Her books include Black Style (V&A, 2004), The Birth of Cool: Style Narratives of the African Diaspora (Bloomsbury, 2016) and The Persistence of Taste: Art, Museums and Everyday Life After Bourdieu (Routledge, 2018). Carol has contributed to publications, most recently: ‘Style Activism: The Everyday Activist Wardrobe of the Black Panther Party and Rock Against Racism Movement' in Fashion and Politics (Yale, 2019), ‘Long Time Gyal Me Never See You’ in Akeem Smith: No Gyal Can Test, (Kaleidoscope 38, 2021), ‘Snap!: Photography as a Monument to Anti-Racism in Britain’ in Art & the Public Sphere (Intellect, 2021), ‘Epiphanies of Dress’ in Lubaina Himid (Tate, 2021), ‘T-Shirt Matters’ in Fashion Knowledge: Theories, Methods, Practices and Politics (Intellect, 2022), ‘We haven’t got here just on our own. It’s a conversation: An interview with Carol Tulloch’, in The European Journal of Cultural Studies (Sage, 2022).

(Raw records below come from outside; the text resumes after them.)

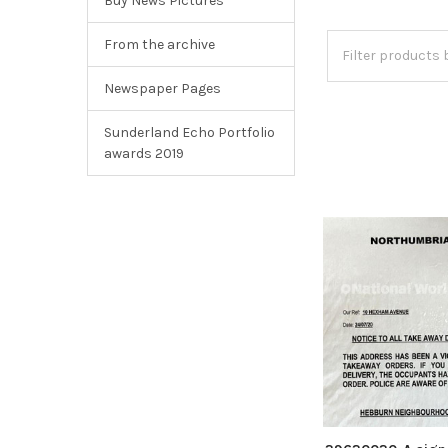
Buy News Pictures
From the archive
Newspaper Pages
Sunderland Echo Portfolio
awards 2019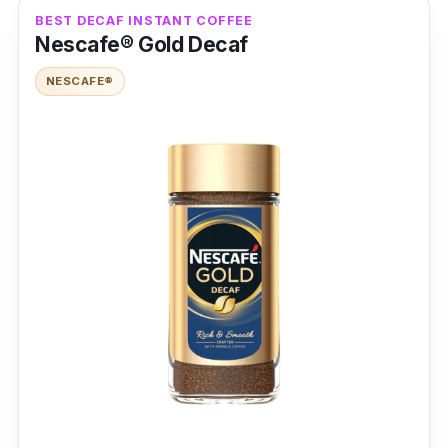
Packaging:
200g x 100 sticks
BEST DECAF INSTANT COFFEE
Nescafe® Gold Decaf
Shelf Life:
2 years
NESCAFE®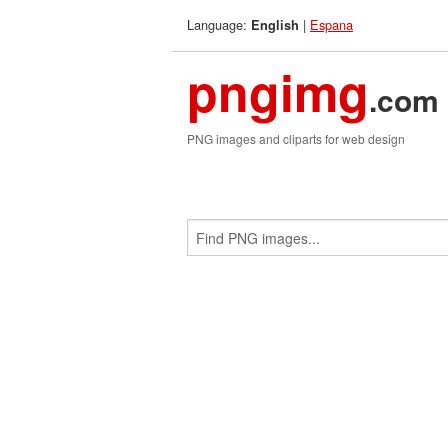
Language:
|
Espana
English
pngimg
.com
PNG images and cliparts for web design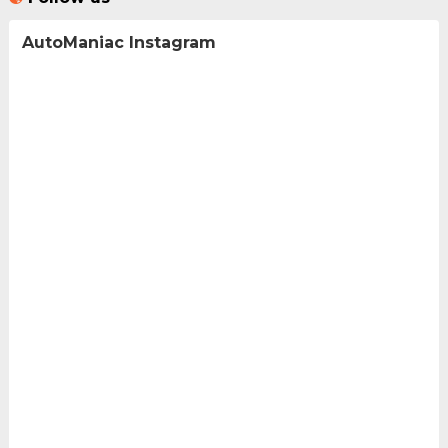
AutoManiac Instagram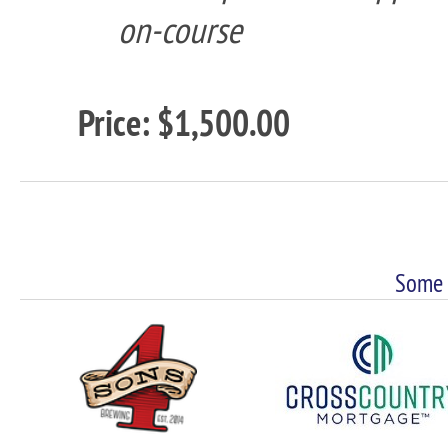
on-course
Price: $1,500.00
Some 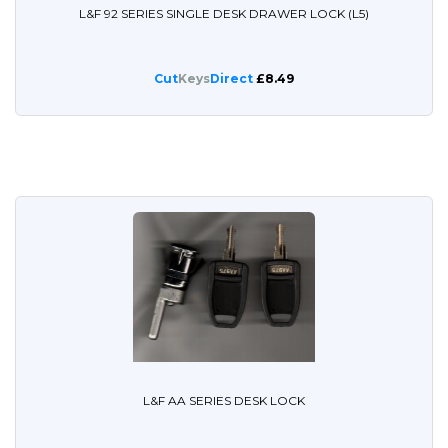
L&F 92 SERIES SINGLE DESK DRAWER LOCK (L5)
Cut
Keys
Direct
£8.49
L&F AA SERIES DESK LOCK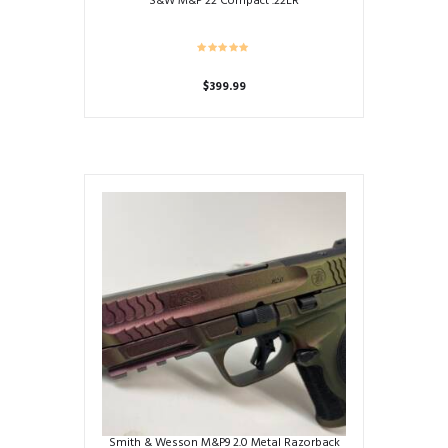
S&W M&P 22 Compact .22LR
$
399.99
Smith & Wesson M&P9 2.0 Metal Razorback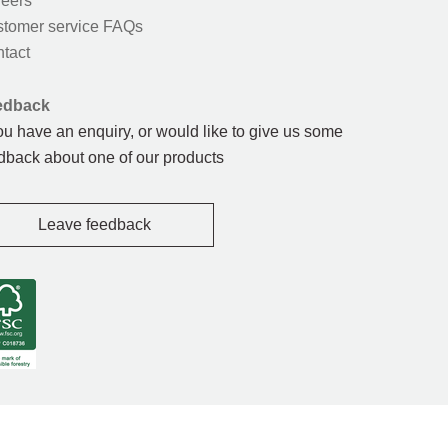
eers
tomer service FAQs
tact
edback
you have an enquiry, or would like to give us some
dback about one of our products
Leave feedback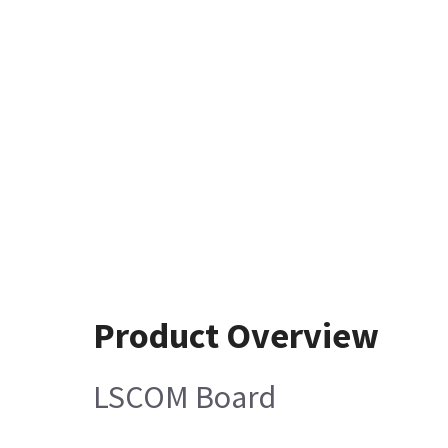
Product Overview
LSCOM Board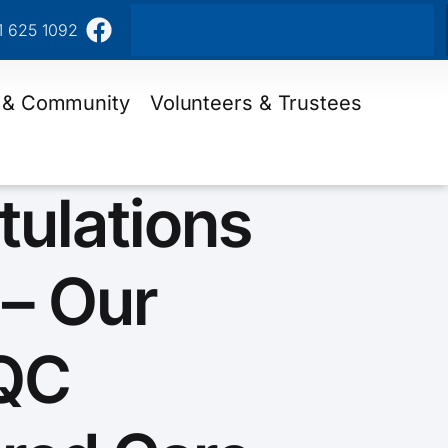
1 625 1092
 & Community
Volunteers & Trustees
tulations
 – Our
QC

Her curated and co-curated exhibitions include Tools of the Trade: Memories of Black British Hairdressing (Black Cultural Archives, 2001), Grow Up! Advice and the Teenage Girl (The Women’s Library, 2002), The March of the Women: Suffragettes and the State (National Archives, 2003), Black British Style (V&A, 2004), A Riot of Our Own (Chelsea Space, 2008), Handmade Tales: Women and Domestic Crafts (The Women’s Library, 2010), Rock Against Racism (Autograph, 2015), Jessica Ogden: Still (Marylebone, 2017).

Carol’s media contributions include: interviewee Art of Now: Race and Fashion, BBC Radio 4 (2019), profile portrait in Maria Grazia Chiuri’s portfolio edition of Frankfurter Allgemeine Quarterly Magazine (2019), contributor to Cool: Sunglasses, Style and American Counter Culture, BBC World Service (2018), ‘Dressing well is almost part of the DNA of the black community’,The Observer (2016).